Will Garland is taking all his classes online this fall for COVID-19 safety reasons, like so many students across the country. But the eighth grader’s lessons at Cleveland’s Urban Community School aren’t exactly remote.

He’s still coming to school every day to take his online classes, in-person and with his classmates.

While most of the education world agonizes over whether students should take classes online or at school, this private urban Christian school is letting its older students do both at the same time.

The result is an unusual form of hybrid learning that resembles the remote learning centers that have started in Cleveland and other cities and one that allows students to see classmates in a controlled setting, while also allowing teachers to stay home.

It also allows Urban Community School to bring back as many students as possible to classrooms every day, while limiting COVID-19 danger. That was a priority for the school, which has high levels of poverty and families without reliable child care at home.
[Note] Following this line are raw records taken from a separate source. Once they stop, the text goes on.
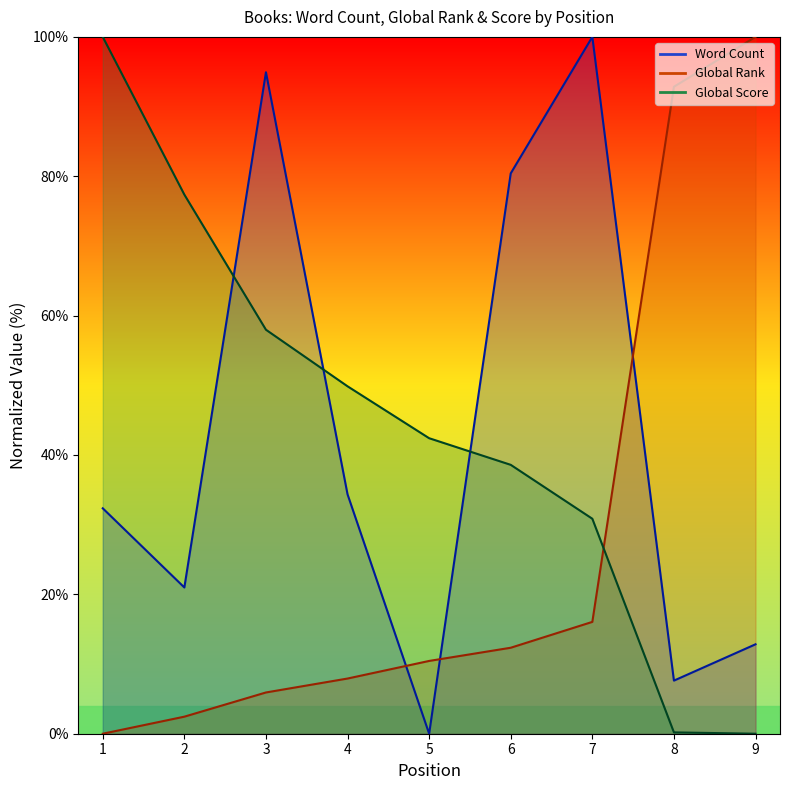

Which series changed the most between 3 and 5?

Word Count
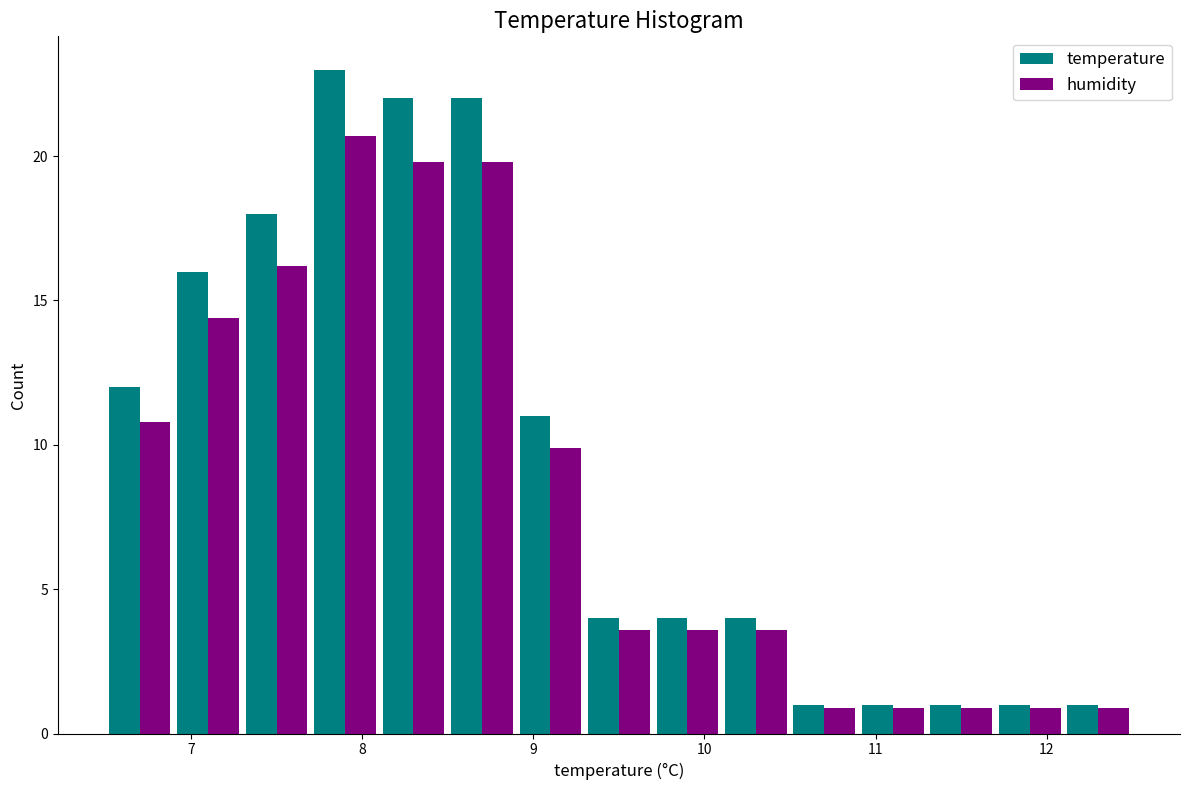

What is the height of the humidity bar covering 8.9 to 9.3 on the x-axis? The values are not printed on the chart, so give them approximately, as read against the axis.

10.0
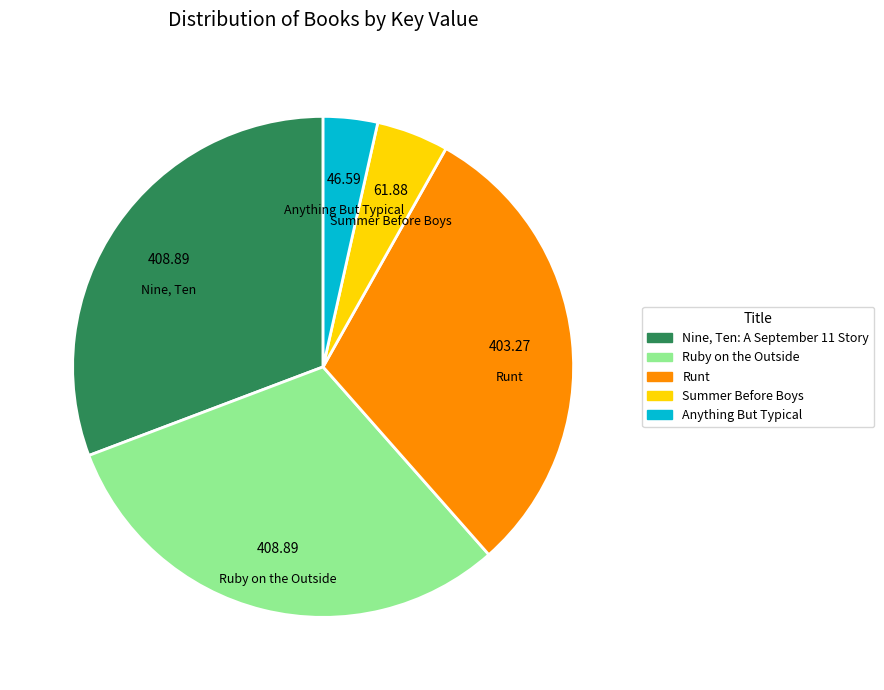

Which category has the smallest portion of the pie?

Anything But Typical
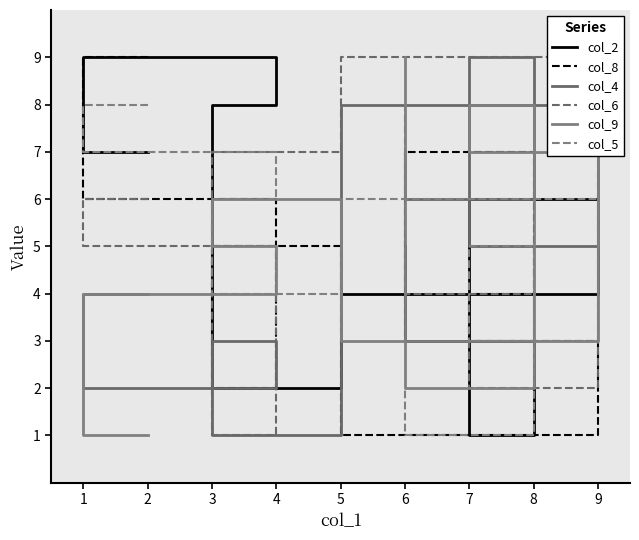

True or false: col_9 and col_6 intersect in this chart.

True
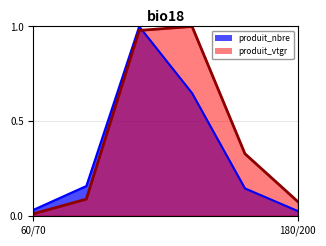

What are all the series names shown in the legend?

produit_nbre, produit_vtgr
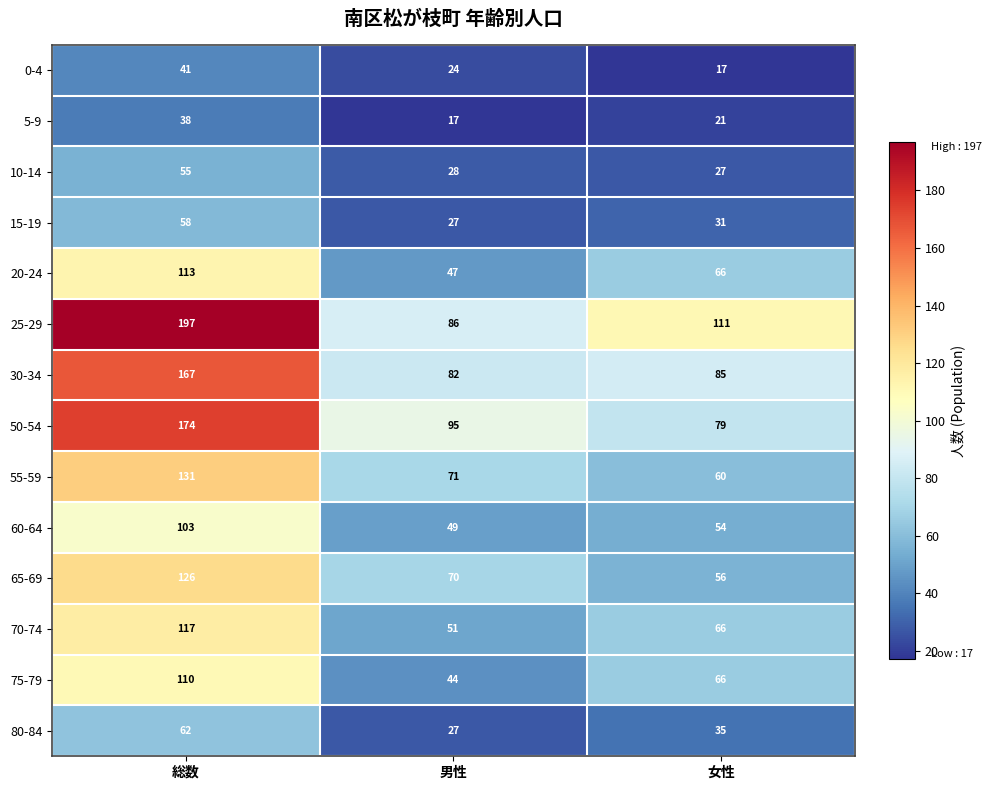

Rank the categories by 70-74 value from lowest to highest.

男性, 女性, 総数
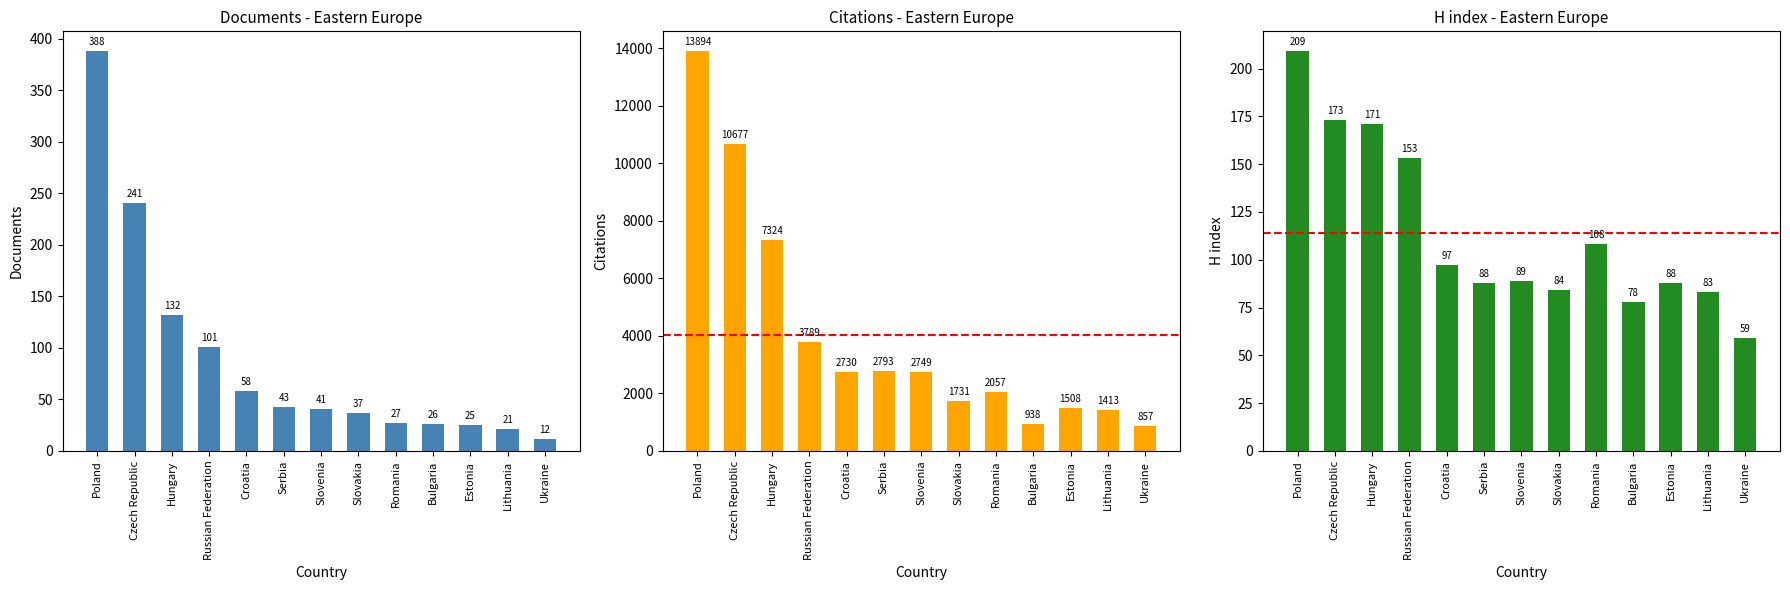

At which label does Citations first exceed 2730?

Poland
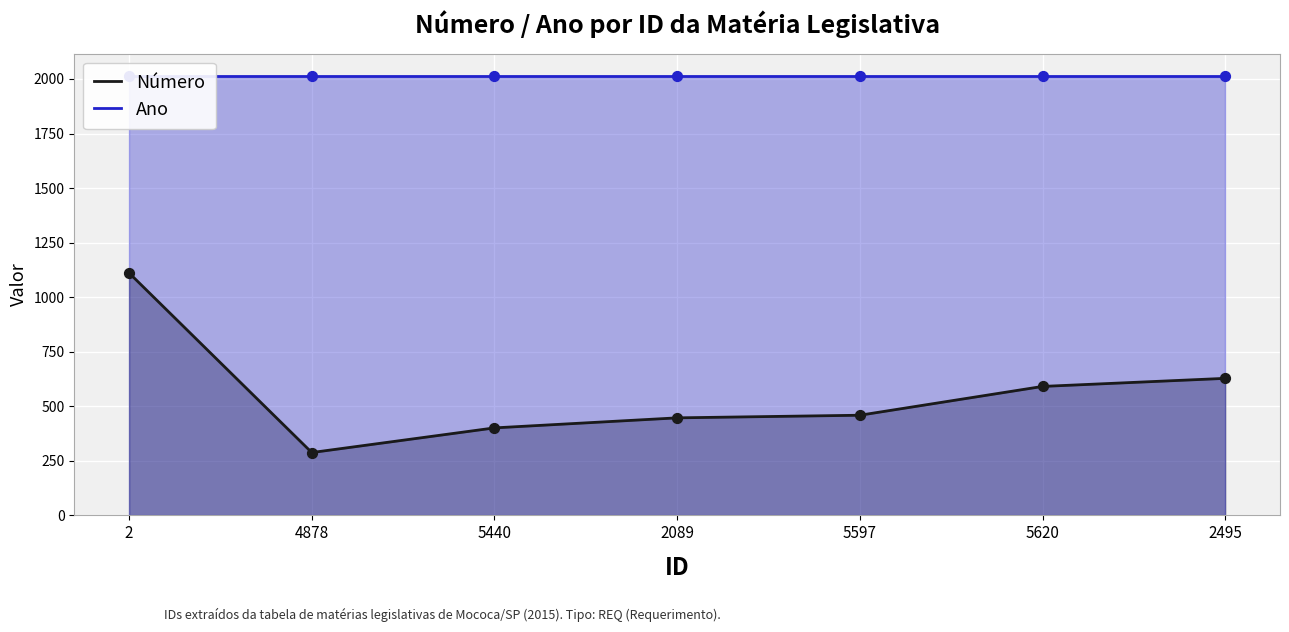

Which series reaches the maximum Y coordinate?

Ano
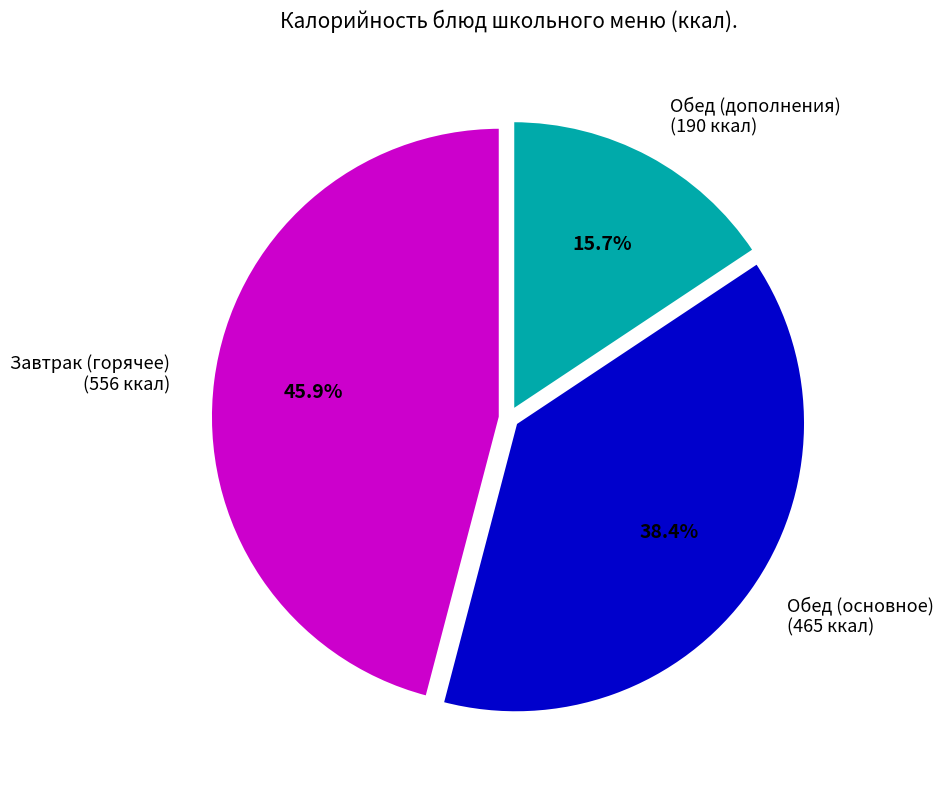

What is the smallest slice in the pie chart?

Обед (дополнения) (190 ккал)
“We think the health risks to a lot of our kids at home really needed to be considered,” said Tom Gill, the school’s president. Roughly two-thirds of the school’s 560 kindergarten through eighth grade students are coming to school every day.

“Our families need somewhere to go,” Gill said, even though having kids at school adds health risks. “And we were really pushing to get kids in the building because we want to get eyes on kids. We were really concerned.”

On a typical day, Garland and his classmates sit several feet apart in a large meeting room, with foldable “shields” in front of them to contain breath and any possible infection.

There’s no teacher in the room and there are no lessons being taught here. The teachers are all at home, teaching via webcam. Garland and his classmates take their classes on their laptops, just like other students are doing from home.

Garland said he could have stayed at home to do his lessons, but chose to come to school “rather than be at home in my room” to be around other students and to be able to talk, masked, about what they are learning.